むしろ創世主−−−世界そのものを創り出し、精霊をうみだし、今この時点を持ってもこの世界を見守っているという存在−−−その神の加護を受け、この現世に降り立っているのが巫女であるというのが創世主信仰、特にこのパレスティでの国家宗教なのだ。

そして、人間という存在でありながら、神の力を帯びたもの、その存在自体が神の依り代となる存在、その巫女こそが−−−目の前のサロメであった。
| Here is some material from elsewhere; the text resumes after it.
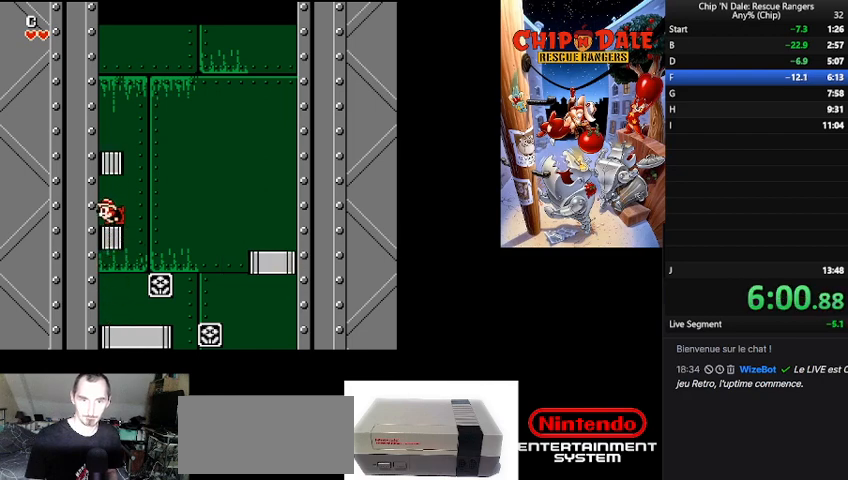
{"buttons": [], "events": [[33, "B", "down"], [300, "B", "up"]]}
「先日そちらに精霊が降り立っただとか。勇者のお告げ、でしたかしらね?それにしてはいまだに勇者様が発見できていないですとか。大変なことですわね。ねえ、王国教会司祭のシヴァ様?」

「ええ、私どもの不徳のいたす情けない結果でございます。ですから本日は精霊の父たる創世主のご加護をうけた巫女様の吉兆にあやかりたい次第ですね」

「まあまあ…とんだことですこと。私どもにとっては、勇者も魔王も、些末な事柄としか考えていないと、知ってのことですの?」

「魔王もまた、創世主の生んだ子供、でありますからね」


シヴァがにやりと笑うと、サロメはひどく楽しげに微笑んだ。

ちなみにパルバティとリンゴは平然とした顔をしているが、内心ではひどく青ざめている。